Directions for this task ▸ Pick up the database access control assignment after its last sentence and write the next part.

Text excerpt ▸
--------------------------------------------------

This question is also a good opportunity to learn about PL/pgSQL and the concept of stored procedures (optional).

TESTING AND RUNNING YOUR SOLUTION: Try to perform actions on the database and verify that the trigger fires at the appropriate times and performs the appropriate actions.

3. Security

Hint: For several of the links we provide for this problem, you can scroll down to the bottom of the linked page to see a few examples - which can be helpful to see the syntax of the statement.

There is nothing about access control and security in our book, but you can find more information here:

3.1 Basic database access control

The hospital enforces a strict access control policy to its database. It distinguishes four kinds of users:

  1. doctors
  2. nurses
  3. administrators
  4. members of the public

The hospital also classifies the data into three overlapping categories:

  1. MEDICAL DATA: data about patients, their doctors, and their diseases
  2. SUPPLY DATA: data about products, their suppliers and their stocks
  3. PUBLIC DATA: doctors' names, their speciality, the diseases treated in this hospital, and the names of the suppliers for the hospital. Patient data is never public.

The access control policy is the following. The public is the least privileged: doctors, nurses, and admin are allowed to access everything that the public can access.

Your task is to write the SQL access policy statements that enforce this policy. Please procede as follows.

Please add all your commands to a file called access-control.sql and hand-in this file.

3.1.1 Creating roles and users

As a first step, create one database role for each of the three kinds of users: doctors, nurses, and administrators. Call these roles "doctor", "nurse", and "uwmcadmin" respectively (make sure not to use capital letters, they seem to cause problems). A PUBLIC role already exists. To create roles, use the CREATE ROLE statement. You should not need to use any of the options available with this statement. Database roles are like groups: you will grant privileges to roles and will associate users with roles.

Now that you have the roles, create one test user for each role (doctor1, nurse1, admin1, and guest1) using the CREATE USER statement. Make sure that:

Note: guest1 need not be associated with any special roles.

In addition to the PostgreSQL documentation website, you can also use the postgres help command to get the correct syntax for these statements, e.g. \h CREATE ROLE.

TESTING AND RUNNING YOUR SOLUTION: Try to connect to the project3 database as each user. Verify that you can connect but that you cannot view any data nor perform any inserts/updates at this time.

3.1.2 Creating public views and granting access to these views

Create one or more views on the database. These views should expose only information classified as PUBLIC DATA. They should hide everything else.

Grant access this these views to the appropriate role(s). For this, use the GRANT STATEMENT. Consider the following question: do you need to grant access explicitly to all roles? Or is it enough to grant access to PUBLIC?

TESTING AND RUNNING YOUR SOLUTION: Verify that all your users can see the public data.

3.1.3 Creating other views and granting other privileges

Create other views and grant other privileges as appropriate to implement the UWMC access control policies. Note that you do not always have to create views. When appropriate, you can grant access rights directly to existing tables.

--------------------------------------------------

Dataset extract ▸

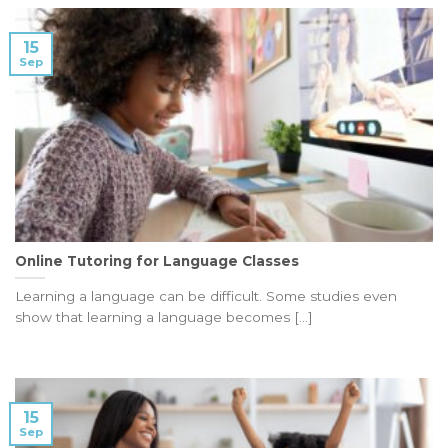
15
Sep
Online Tutoring for Language Classes
Learning a language can be difficult. Some studies even
show that learning a language becomes [...]
15
Sep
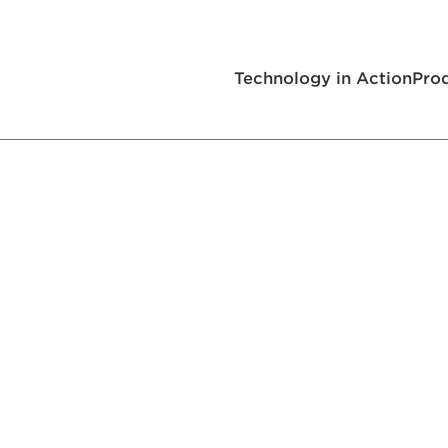
Technology in Action
Pro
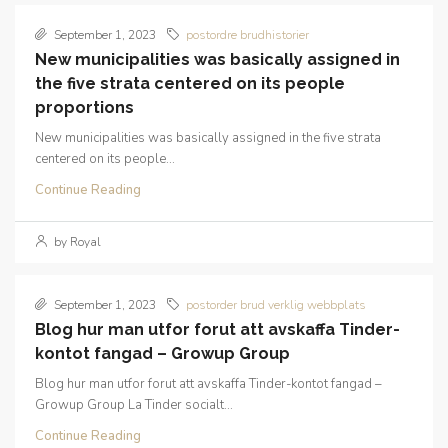
September 1, 2023
postordre brudhistorier
New municipalities was basically assigned in
the five strata centered on its people
proportions
New municipalities was basically assigned in the five strata
centered on its people...
Continue Reading
by Royal
September 1, 2023
postorder brud verklig webbplats
Blog hur man utfor forut att avskaffa Tinder-
kontot fangad – Growup Group
Blog hur man utfor forut att avskaffa Tinder-kontot fangad –
Growup Group La Tinder socialt...
Continue Reading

--------------------------------------------------

Output below ▸
TESTING AND RUNNING YOUR SOLUTION: To test your solution, try to run psql as each of the four users and check what operations you are allowed to perform.

3.2 The challenge of data anonymization

Because UWMC is affiliated with a university, it wants to support medical research. This is a difficult requirement. On one hand, UWMC wants to keep all patient data confidential. On the other hand, it wants to show the most detailed data possible to researchers.

To address this requirement, UWMC decides to add another role, called "researcher". A researcher should have read-only access to a view with the following schema:

DiseaseResearch(zipcode VARCHAR(5), age INTEGER, disease VARCHAR(20))

This table indicates the diseases for patients with different ages and at different locations. It does not include any personally identifiable information.

Please add the "researcher" role with the appropriate view and access control rights. Create a user researcher1 to test your solution. Remember to add all commands to the access-control.sql file.

As a smart administrator, however, you uncover the following problem: most patients at UWMC are also registered voters in the state of Washington and the voter's registry is publicly available. The voter's registry has the following schema

Voter(vid INTEGER, fname VARCHAR(20), lname VARCHAR(20), age INT, zipcode VARCHAR(5))

A voter's registry was generated along with the tables in the UWMC database. Please run the command:

psql -f import-voter.sql project3

to load it into your DBMS. (If you deleted the text files for the various database tables, run java DatabaseGenerator 100 to get a new set of tables. Note that you will have to reimport both the UWMC database and Voter table after this.)

Grant public read access to this new table (this is a public database).

Show how a researcher can now uncover with high likelihood the disease(s) that certain people have. Include the SQL Statement(s) that you write into the access-control.sql file.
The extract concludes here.